== Exercise directions ==
Each record below is to be output unchanged, and any picture is to be dropped.

== Segment start ==

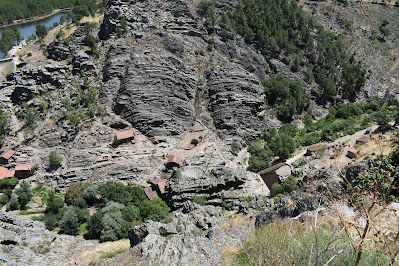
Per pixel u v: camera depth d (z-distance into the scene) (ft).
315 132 424.05
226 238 89.10
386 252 32.40
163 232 122.52
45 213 285.64
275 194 242.17
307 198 68.18
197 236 95.30
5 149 391.65
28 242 171.01
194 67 493.36
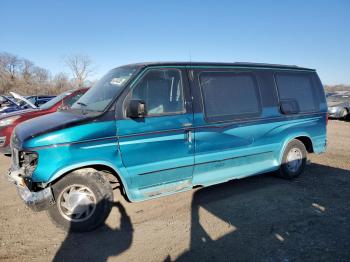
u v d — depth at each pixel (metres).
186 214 4.54
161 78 4.32
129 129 3.98
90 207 3.98
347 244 3.68
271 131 5.45
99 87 4.60
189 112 4.44
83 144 3.73
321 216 4.44
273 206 4.80
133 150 4.03
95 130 3.78
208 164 4.72
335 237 3.85
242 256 3.46
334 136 11.30
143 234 3.97
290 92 5.79
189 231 4.04
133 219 4.38
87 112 4.07
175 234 3.96
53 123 3.86
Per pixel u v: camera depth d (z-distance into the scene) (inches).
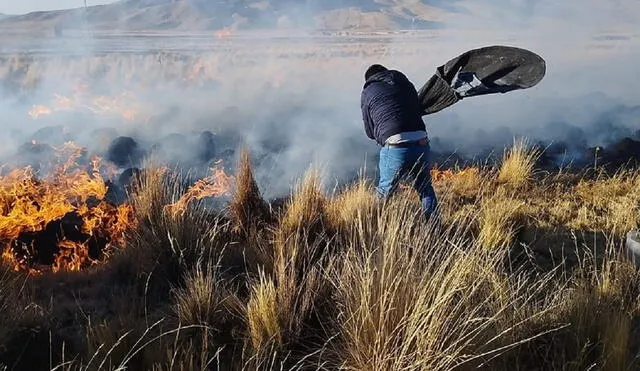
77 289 199.6
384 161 237.8
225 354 157.6
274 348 154.0
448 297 144.4
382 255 159.9
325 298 170.4
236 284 196.4
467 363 136.7
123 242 234.2
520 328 152.5
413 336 133.5
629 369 144.3
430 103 260.4
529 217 272.7
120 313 169.0
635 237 216.2
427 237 174.2
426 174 237.1
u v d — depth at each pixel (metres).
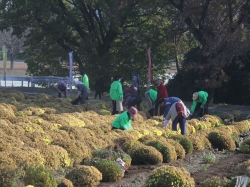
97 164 11.73
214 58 31.25
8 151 11.57
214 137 17.03
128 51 40.97
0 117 19.17
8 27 42.62
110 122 19.20
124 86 41.97
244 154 16.34
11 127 15.23
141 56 40.72
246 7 32.00
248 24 32.47
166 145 14.32
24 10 40.41
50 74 46.12
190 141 15.77
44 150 12.05
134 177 12.21
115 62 41.94
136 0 38.88
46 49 43.00
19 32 42.03
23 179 10.04
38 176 9.73
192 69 34.59
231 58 31.22
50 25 40.94
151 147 13.88
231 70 34.31
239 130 20.14
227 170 13.34
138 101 24.20
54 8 40.09
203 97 22.16
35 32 42.00
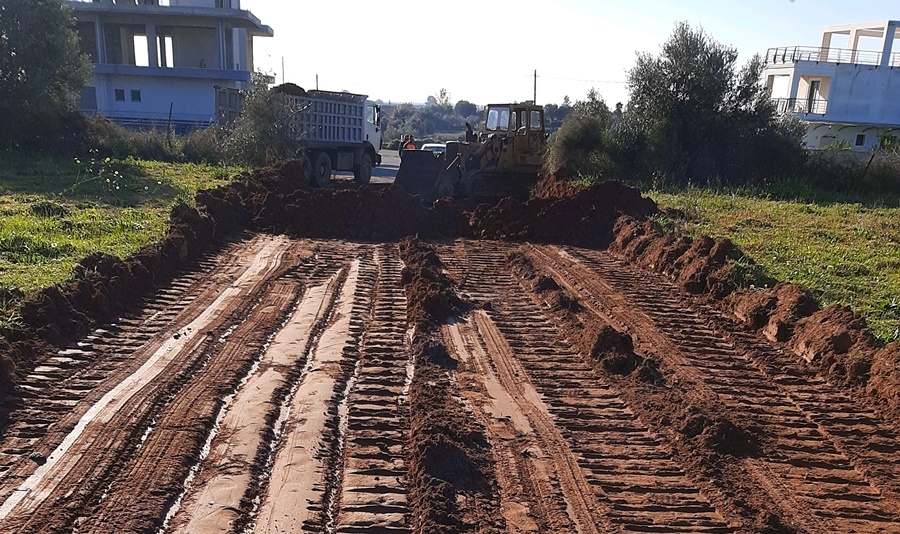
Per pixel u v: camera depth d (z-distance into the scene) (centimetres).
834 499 513
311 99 2142
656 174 2298
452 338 829
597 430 609
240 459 528
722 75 2373
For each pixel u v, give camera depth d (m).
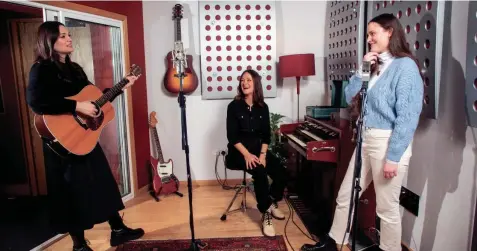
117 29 2.95
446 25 1.75
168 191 3.19
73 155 1.91
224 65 3.34
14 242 2.38
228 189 3.41
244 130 2.52
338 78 3.08
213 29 3.29
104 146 3.13
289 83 3.44
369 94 1.74
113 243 2.33
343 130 2.15
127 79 2.14
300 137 2.69
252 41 3.33
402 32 1.66
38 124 1.77
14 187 3.23
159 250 2.24
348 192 1.97
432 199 1.90
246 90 2.52
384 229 1.86
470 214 1.65
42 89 1.72
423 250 1.98
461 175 1.69
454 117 1.72
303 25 3.37
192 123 3.45
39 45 1.76
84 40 2.84
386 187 1.76
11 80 3.04
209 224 2.62
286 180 2.64
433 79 1.79
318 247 2.13
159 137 3.46
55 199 1.94
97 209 2.01
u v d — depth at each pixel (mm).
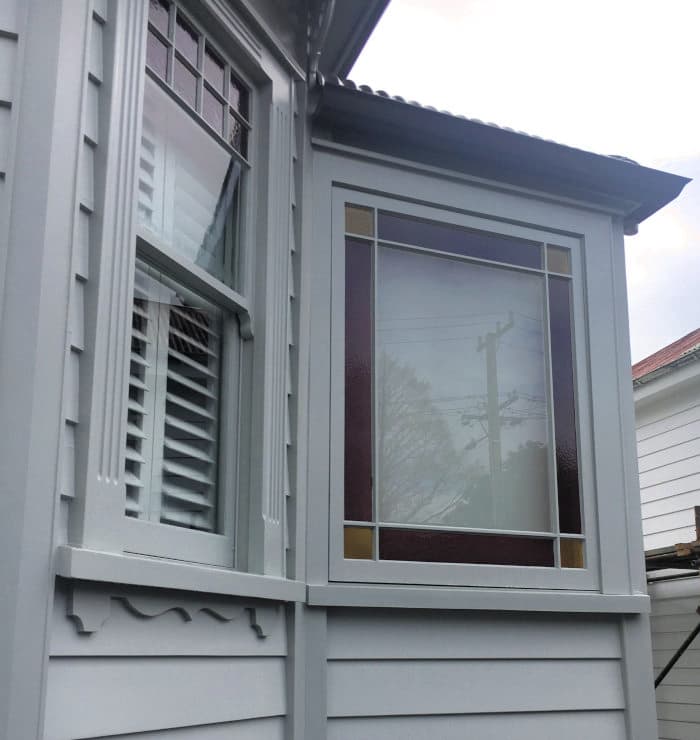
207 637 3281
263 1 4227
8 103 2695
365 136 4797
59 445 2607
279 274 4086
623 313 5352
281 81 4309
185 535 3383
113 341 2871
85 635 2668
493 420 4859
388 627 4285
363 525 4359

== Segment end ==

== Answer ==
Per pixel u v: camera depth d (z-distance into the scene) (ft).
315 132 424.05
226 238 89.10
386 252 32.40
163 232 122.52
45 213 285.64
275 194 242.17
307 198 68.18
197 236 95.30
5 149 391.65
28 242 171.01
194 67 493.36
u v d — depth at each pixel (metres).
186 214 4.54
161 78 4.32
129 129 3.98
90 207 3.98
347 244 3.68
271 131 5.45
99 87 4.60
189 112 4.44
83 144 3.73
321 216 4.44
273 206 4.80
133 150 4.03
95 130 3.78
208 164 4.72
335 237 3.85
242 256 3.46
334 136 11.30
143 234 3.97
290 92 5.79
189 231 4.04
133 219 4.38
87 112 4.07
175 234 3.96
53 123 3.86
Per pixel u v: camera depth d (z-distance into the scene) (inches).
77 289 199.6
384 161 237.8
225 354 157.6
274 348 154.0
448 297 144.4
382 255 159.9
325 298 170.4
236 284 196.4
467 363 136.7
123 242 234.2
520 328 152.5
413 336 133.5
629 369 144.3
430 103 260.4
529 217 272.7
120 313 169.0
635 237 216.2
427 237 174.2
426 174 237.1
u v d — depth at each pixel (metres).
97 164 11.73
214 58 31.25
8 151 11.57
214 137 17.03
128 51 40.97
0 117 19.17
8 27 42.62
110 122 19.20
124 86 41.97
244 154 16.34
11 127 15.23
141 56 40.72
246 7 32.00
248 24 32.47
166 145 14.32
24 10 40.41
50 74 46.12
190 141 15.77
44 150 12.05
134 177 12.21
115 62 41.94
136 0 38.88
46 49 43.00
19 32 42.03
23 179 10.04
38 176 9.73
192 69 34.59
231 58 31.22
50 25 40.94
151 147 13.88
231 70 34.31
239 130 20.14
227 170 13.34
138 101 24.20
54 8 40.09
203 97 22.16
35 32 42.00
Per pixel u v: camera depth d (z-distance into the scene) (centimetres).
834 499 513
311 99 2142
656 174 2298
452 338 829
597 430 609
240 459 528
722 75 2373
For each pixel u v, give camera depth d (m).
117 29 2.95
446 25 1.75
168 191 3.19
73 155 1.91
224 65 3.34
14 242 2.38
228 189 3.41
244 130 2.52
338 78 3.08
213 29 3.29
104 146 3.13
289 83 3.44
369 94 1.74
113 243 2.33
343 130 2.15
127 79 2.14
300 137 2.69
252 41 3.33
402 32 1.66
38 124 1.77
14 187 3.23
159 250 2.24
348 192 1.97
432 199 1.90
246 90 2.52
384 229 1.86
470 214 1.65
42 89 1.72
423 250 1.98
461 175 1.69
454 117 1.72
303 25 3.37
192 123 3.45
39 45 1.76
84 40 2.84
386 187 1.76
11 80 3.04
209 224 2.62
286 180 2.64
433 79 1.79
318 247 2.13
159 137 3.46
55 199 1.94
97 209 2.01
u v d — depth at each pixel (mm).
207 637 3281
263 1 4227
8 103 2695
365 136 4797
59 445 2607
279 274 4086
623 313 5352
281 81 4309
185 535 3383
113 341 2871
85 635 2668
493 420 4859
388 627 4285
363 525 4359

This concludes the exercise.